The model doesn't exceed state of the art accuracy
One fault I find of some papers and the reviewing process in ACL conferences is the need to chase state of the art. The model performs on-par with contemporary approaches, but the accuracy doesn't exceed previous work. Is this a problem? No. While Span classification (Kitaev et al., 2019) and Attach-Juxtapose (Yang and Deng, 2020) have marginally higher F1 scores in tree construction, both of these approaches exploit bidirectional encodings with a BERT model.

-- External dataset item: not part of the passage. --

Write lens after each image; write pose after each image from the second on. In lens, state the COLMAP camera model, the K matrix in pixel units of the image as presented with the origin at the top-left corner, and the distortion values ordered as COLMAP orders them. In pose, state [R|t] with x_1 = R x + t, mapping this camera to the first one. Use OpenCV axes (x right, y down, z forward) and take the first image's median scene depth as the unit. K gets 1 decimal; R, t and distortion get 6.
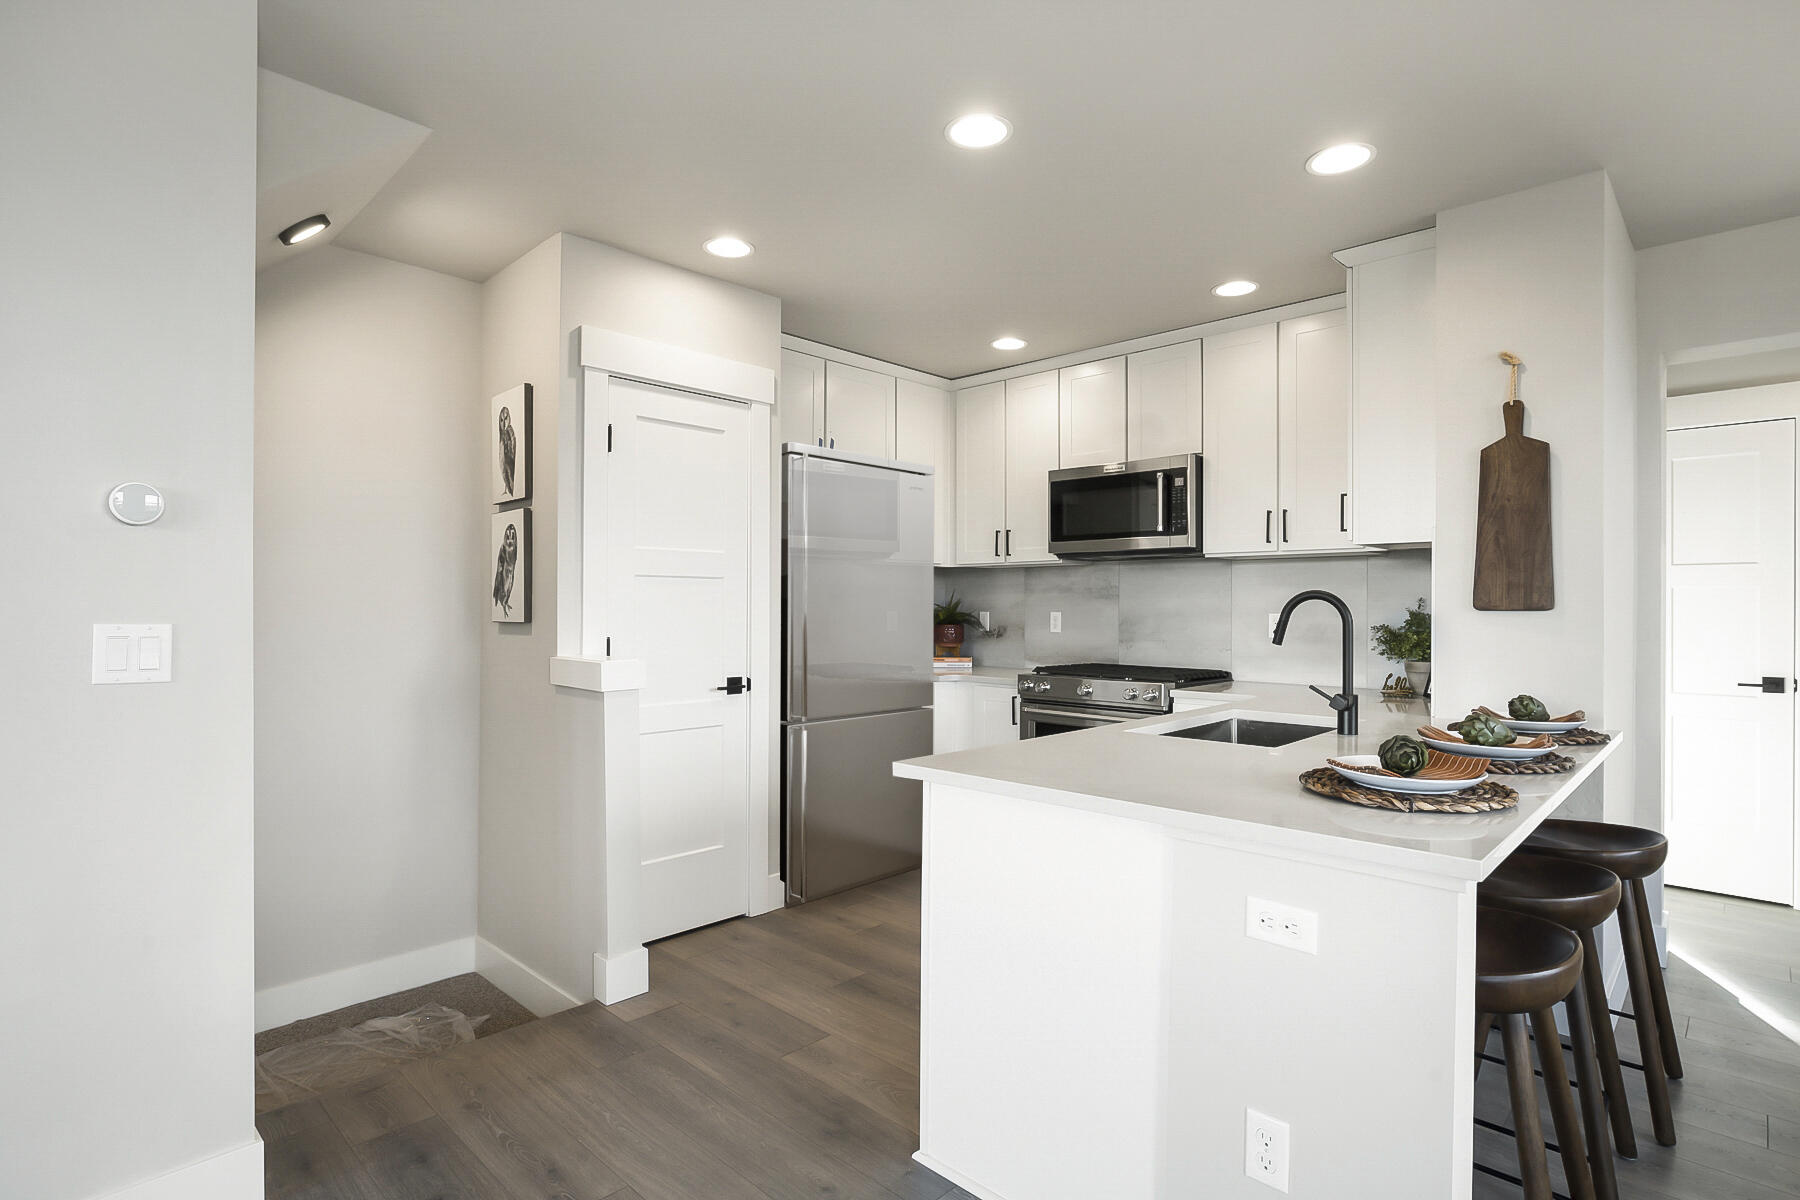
lens RADIAL K [[904.1, 0, 903.5], [0, 904.1, 606.2], [0, 0, 1]] dist [-0.022259, 0.007146]
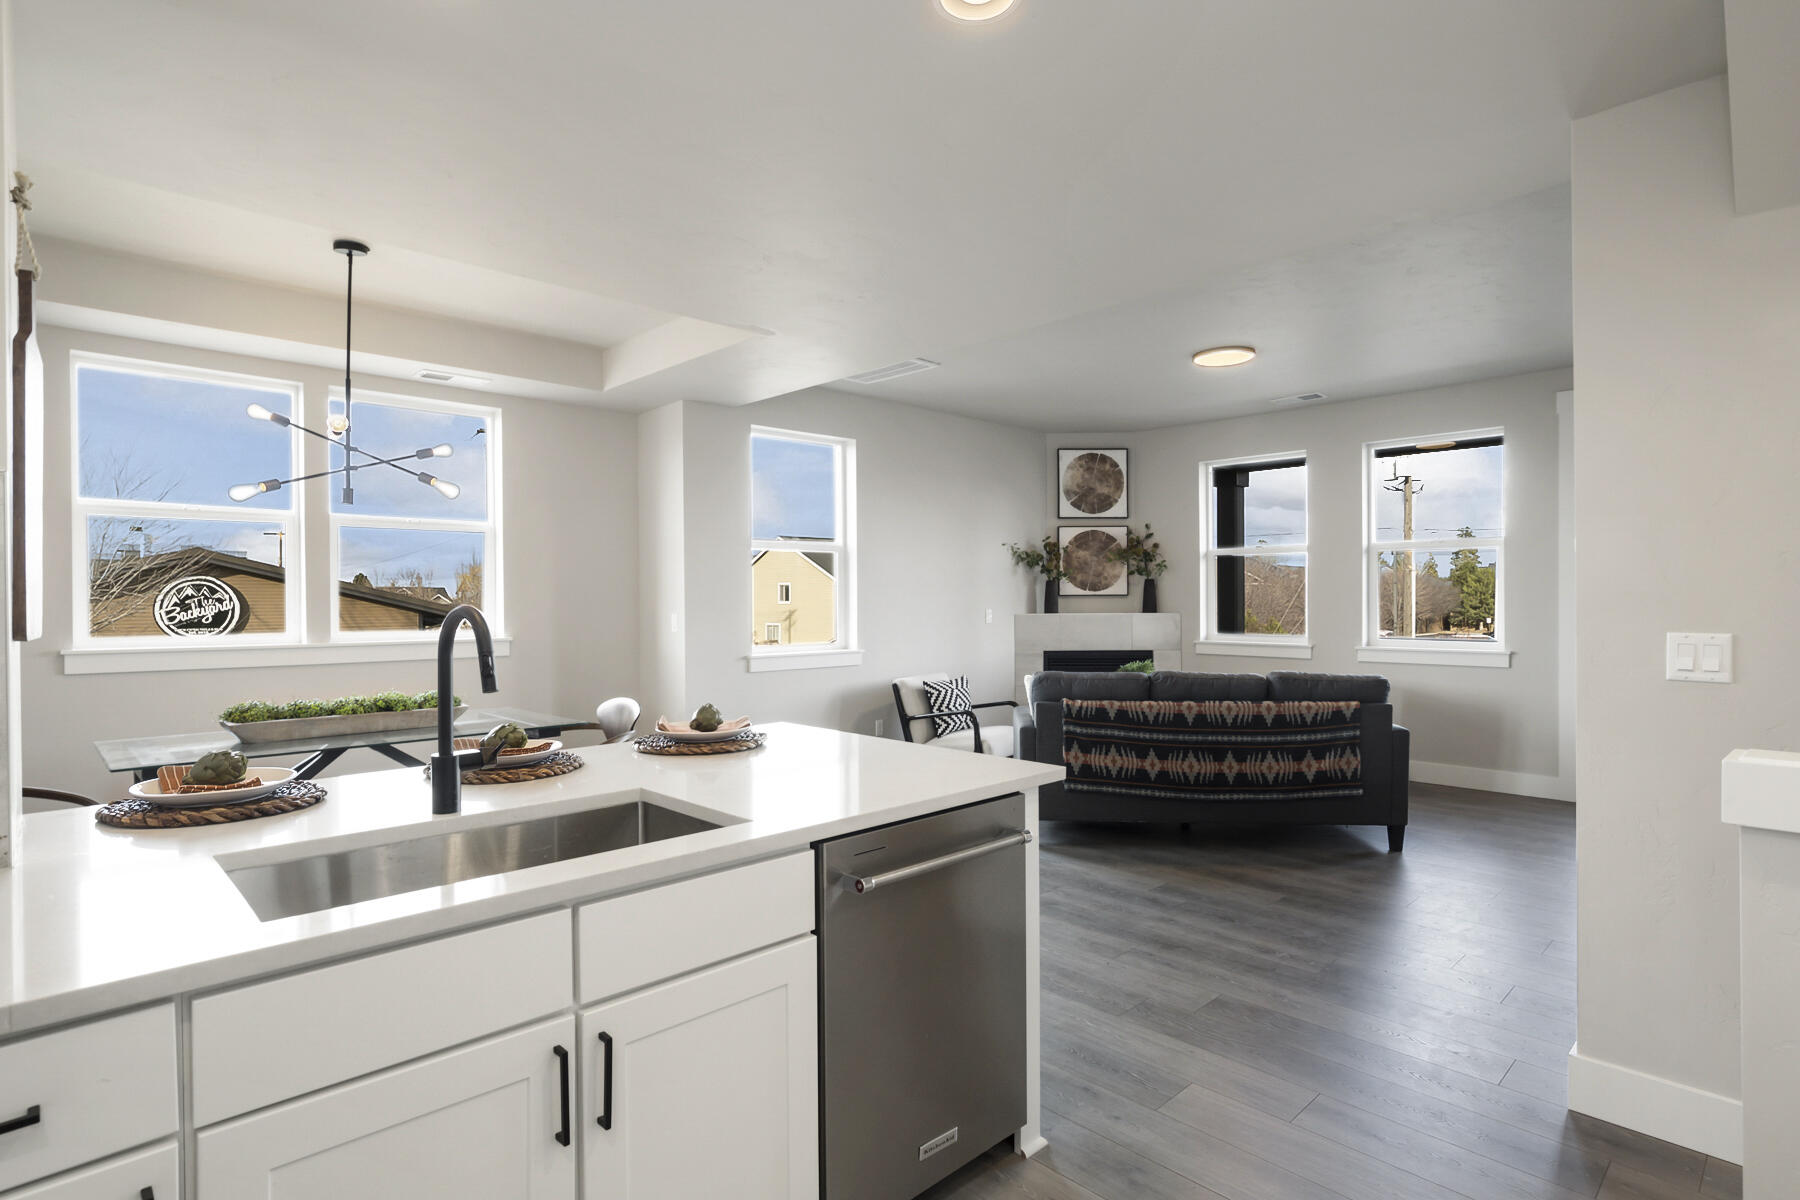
lens RADIAL K [[904.1, 0, 909.0], [0, 904.1, 592.9], [0, 0, 1]] dist [-0.022259, 0.007146]
pose [[-0.999447, 0.001437, 0.033210, 0.078796], [0.001177, 0.999968, -0.007856, -0.014161], [-0.033220, -0.007812, -0.999418, 1.199345]]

What's actually quite exciting is that this paper makes achieves a on-par F1 score despite only using a unidirectional encoder. This means that the parse tree can be constructed while the token sequence is being streamed in, allow applications for real time uses such as voice assistants. What is also interesting is that without the bidirectional encoders, the "state of the art" systems perform less well than the proposed method highlighting a dependency on fixed encoder schemes to "look ahead" rather than incrementally parse the sentence. Other experiments in the paper evaluate the number of tags to use (showing diminishing returns up to 256 tags).
Why is this paper worthy of a best paper award?
I've never received an award, nor been on a judging panel. But there are some positive parts of the paper I don't normally see in other works. If I was on the judging panel, this would have influenced my decision.
- "Undoing research" the task setting an established dataset with decades of research in building linearized incremental parsers. Many state of the art methods are a result of manual choices of label schemas as well as advancements in modelling with bidirectional representations. From Shift Reduce Parsing Arc-Eager to Juxtapose, researchers have devised hand-crafted tagsets and schemas to linearize the tree construction process. This paper indicates that better schemas can be learned.
- "Faster decoding": without beam search or need for backtracking, the real-time runtime of this algorithm can be much faster. Performing greedy search instead of 5-beam search gives a 5x speedup. The model appears to be trained to induce the optimal path through the tagset and doesn't require the beam search to find this. Similarly, because there is no speculation at the "heavy" encoder phase, there is no backtracking.
- Analysis: not all papers perform a rich analysis of why the method works and what can be learned from the technique. This paper has several studies that help the reader better understand why this method is interesting and show patterns and regularities that help justify the design choices in the paper.